YOUR TASK:
In the records below, find each line with the word "light" and copy it.

** EXERCISE MATERIALS follows **

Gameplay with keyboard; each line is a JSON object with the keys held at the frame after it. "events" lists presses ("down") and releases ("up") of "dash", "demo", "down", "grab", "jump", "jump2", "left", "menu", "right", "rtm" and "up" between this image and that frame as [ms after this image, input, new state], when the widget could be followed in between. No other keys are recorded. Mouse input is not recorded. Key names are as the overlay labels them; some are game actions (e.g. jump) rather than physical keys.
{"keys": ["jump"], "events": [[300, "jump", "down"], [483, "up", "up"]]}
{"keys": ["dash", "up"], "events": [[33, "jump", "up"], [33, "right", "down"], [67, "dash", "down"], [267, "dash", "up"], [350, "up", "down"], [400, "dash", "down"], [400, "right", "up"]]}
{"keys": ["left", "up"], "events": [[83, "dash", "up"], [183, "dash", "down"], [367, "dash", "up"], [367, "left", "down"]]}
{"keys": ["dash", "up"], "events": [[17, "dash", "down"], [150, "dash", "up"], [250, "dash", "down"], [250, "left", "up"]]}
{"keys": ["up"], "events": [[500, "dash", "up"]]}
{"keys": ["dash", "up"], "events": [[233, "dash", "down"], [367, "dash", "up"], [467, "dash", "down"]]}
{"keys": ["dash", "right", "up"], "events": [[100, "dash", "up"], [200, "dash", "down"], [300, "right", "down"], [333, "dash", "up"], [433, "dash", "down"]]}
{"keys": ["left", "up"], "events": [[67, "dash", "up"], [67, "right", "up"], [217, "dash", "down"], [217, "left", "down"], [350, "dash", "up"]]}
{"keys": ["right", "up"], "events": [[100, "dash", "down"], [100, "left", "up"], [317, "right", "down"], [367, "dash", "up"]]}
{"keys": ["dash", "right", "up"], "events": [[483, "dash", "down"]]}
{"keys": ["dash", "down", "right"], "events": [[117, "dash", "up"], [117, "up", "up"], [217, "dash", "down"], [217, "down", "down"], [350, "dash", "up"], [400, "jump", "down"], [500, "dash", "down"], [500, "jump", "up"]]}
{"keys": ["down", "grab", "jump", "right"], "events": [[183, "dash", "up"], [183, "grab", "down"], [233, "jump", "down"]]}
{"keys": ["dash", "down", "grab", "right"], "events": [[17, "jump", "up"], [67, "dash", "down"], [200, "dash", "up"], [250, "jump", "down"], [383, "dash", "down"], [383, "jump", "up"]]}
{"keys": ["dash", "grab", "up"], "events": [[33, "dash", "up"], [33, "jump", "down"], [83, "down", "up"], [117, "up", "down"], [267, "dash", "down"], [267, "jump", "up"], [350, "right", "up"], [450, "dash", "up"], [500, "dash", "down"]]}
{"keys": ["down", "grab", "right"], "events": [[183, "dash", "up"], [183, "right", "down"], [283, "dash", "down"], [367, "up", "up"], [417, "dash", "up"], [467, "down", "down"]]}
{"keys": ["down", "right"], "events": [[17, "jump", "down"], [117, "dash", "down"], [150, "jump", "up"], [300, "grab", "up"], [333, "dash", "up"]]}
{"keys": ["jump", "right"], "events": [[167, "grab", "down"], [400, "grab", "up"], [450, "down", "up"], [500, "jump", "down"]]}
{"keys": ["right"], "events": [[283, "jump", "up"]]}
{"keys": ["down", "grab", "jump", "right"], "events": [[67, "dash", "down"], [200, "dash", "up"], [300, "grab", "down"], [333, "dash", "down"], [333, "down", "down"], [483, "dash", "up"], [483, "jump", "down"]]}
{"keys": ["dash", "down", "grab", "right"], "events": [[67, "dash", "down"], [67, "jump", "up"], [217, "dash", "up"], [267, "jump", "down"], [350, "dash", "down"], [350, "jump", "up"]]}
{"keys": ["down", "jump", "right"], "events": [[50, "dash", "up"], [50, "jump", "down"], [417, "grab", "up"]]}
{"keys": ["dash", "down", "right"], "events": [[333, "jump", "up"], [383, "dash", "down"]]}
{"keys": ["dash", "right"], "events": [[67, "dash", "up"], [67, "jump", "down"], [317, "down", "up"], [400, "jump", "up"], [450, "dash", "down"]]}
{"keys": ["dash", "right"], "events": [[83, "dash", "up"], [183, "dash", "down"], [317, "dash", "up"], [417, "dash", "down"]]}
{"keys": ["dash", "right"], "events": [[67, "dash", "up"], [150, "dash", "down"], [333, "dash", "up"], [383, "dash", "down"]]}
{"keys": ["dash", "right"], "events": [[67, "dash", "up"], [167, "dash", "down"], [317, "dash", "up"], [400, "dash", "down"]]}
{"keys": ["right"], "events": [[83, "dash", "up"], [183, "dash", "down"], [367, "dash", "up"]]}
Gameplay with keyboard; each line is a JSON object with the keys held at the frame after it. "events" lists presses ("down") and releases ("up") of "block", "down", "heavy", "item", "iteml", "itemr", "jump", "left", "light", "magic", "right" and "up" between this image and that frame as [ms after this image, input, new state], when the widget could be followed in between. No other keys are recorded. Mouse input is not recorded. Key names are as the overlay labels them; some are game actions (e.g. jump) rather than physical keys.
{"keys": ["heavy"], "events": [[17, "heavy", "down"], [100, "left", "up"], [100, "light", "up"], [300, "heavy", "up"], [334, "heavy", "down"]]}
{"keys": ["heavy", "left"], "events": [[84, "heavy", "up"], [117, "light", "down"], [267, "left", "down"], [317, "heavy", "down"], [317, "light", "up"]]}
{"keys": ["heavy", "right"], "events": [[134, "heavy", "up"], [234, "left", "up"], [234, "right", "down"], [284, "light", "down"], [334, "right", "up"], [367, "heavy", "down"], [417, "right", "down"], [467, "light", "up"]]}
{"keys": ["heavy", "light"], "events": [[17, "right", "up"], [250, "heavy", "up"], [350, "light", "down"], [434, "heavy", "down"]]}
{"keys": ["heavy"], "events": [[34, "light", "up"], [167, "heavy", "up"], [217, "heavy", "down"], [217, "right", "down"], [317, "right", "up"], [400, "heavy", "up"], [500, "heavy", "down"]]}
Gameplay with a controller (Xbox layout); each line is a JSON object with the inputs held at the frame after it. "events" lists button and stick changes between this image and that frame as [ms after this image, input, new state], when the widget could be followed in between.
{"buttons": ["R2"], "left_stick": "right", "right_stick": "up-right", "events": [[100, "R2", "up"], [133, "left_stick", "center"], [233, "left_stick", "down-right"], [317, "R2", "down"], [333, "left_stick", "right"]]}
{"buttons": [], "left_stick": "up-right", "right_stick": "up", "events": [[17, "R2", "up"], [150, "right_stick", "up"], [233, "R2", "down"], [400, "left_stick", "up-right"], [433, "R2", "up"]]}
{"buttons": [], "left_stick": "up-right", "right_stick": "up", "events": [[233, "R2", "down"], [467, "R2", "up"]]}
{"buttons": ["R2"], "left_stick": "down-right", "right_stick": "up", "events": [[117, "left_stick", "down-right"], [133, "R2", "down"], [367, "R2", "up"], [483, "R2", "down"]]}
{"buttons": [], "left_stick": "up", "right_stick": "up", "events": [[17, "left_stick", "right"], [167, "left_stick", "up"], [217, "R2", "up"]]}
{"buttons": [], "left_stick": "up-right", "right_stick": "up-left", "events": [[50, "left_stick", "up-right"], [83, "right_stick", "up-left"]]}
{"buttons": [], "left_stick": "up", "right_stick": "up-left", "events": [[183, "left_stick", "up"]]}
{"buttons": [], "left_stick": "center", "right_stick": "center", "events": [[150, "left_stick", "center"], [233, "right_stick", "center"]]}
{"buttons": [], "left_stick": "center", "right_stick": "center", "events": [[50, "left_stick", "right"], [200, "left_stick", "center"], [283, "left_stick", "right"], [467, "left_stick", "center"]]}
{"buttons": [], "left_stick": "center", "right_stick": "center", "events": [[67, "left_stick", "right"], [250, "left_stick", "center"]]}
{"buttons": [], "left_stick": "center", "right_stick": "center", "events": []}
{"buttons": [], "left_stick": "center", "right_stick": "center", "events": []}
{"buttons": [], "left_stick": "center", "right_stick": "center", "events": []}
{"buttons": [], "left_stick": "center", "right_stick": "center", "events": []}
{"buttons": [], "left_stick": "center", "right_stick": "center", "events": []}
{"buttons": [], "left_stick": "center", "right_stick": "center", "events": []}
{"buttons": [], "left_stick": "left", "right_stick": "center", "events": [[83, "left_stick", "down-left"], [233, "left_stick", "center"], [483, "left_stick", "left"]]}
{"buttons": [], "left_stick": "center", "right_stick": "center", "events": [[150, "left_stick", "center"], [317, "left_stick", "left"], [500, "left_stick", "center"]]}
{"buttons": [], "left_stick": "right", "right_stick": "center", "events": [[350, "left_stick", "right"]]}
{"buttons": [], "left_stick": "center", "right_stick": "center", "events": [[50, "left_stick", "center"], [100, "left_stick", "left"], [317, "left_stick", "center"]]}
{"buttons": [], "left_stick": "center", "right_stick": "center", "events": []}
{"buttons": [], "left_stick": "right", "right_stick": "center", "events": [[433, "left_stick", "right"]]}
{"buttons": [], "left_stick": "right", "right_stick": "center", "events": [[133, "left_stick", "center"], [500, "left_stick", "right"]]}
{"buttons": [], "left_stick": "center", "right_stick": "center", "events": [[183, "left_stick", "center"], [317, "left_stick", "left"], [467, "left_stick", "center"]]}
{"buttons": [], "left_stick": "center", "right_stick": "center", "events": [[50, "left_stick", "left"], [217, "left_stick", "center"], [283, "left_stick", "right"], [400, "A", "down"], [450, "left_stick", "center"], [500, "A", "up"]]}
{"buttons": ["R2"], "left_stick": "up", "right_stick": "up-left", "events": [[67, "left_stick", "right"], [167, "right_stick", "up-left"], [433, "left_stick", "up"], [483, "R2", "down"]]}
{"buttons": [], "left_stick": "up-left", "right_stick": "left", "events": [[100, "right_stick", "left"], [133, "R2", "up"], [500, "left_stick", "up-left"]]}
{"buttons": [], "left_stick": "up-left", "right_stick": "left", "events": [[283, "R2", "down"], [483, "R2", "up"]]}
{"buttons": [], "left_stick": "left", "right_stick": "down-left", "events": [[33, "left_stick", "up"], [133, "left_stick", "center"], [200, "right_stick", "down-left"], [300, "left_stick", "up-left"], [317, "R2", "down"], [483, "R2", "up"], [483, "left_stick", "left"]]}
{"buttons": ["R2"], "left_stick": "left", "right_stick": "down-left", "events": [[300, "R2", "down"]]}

** End of EXERCISE MATERIALS **

EXPECTED OUTPUT:
Gameplay with keyboard; each line is a JSON object with the keys held at the frame after it. "events" lists presses ("down") and releases ("up") of "block", "down", "heavy", "item", "iteml", "itemr", "jump", "left", "light", "magic", "right" and "up" between this image and that frame as [ms after this image, input, new state], when the widget could be followed in between. No other keys are recorded. Mouse input is not recorded. Key names are as the overlay labels them; some are game actions (e.g. jump) rather than physical keys.
{"keys": ["heavy"], "events": [[17, "heavy", "down"], [100, "left", "up"], [100, "light", "up"], [300, "heavy", "up"], [334, "heavy", "down"]]}
{"keys": ["heavy", "left"], "events": [[84, "heavy", "up"], [117, "light", "down"], [267, "left", "down"], [317, "heavy", "down"], [317, "light", "up"]]}
{"keys": ["heavy", "right"], "events": [[134, "heavy", "up"], [234, "left", "up"], [234, "right", "down"], [284, "light", "down"], [334, "right", "up"], [367, "heavy", "down"], [417, "right", "down"], [467, "light", "up"]]}
{"keys": ["heavy", "light"], "events": [[17, "right", "up"], [250, "heavy", "up"], [350, "light", "down"], [434, "heavy", "down"]]}
{"keys": ["heavy"], "events": [[34, "light", "up"], [167, "heavy", "up"], [217, "heavy", "down"], [217, "right", "down"], [317, "right", "up"], [400, "heavy", "up"], [500, "heavy", "down"]]}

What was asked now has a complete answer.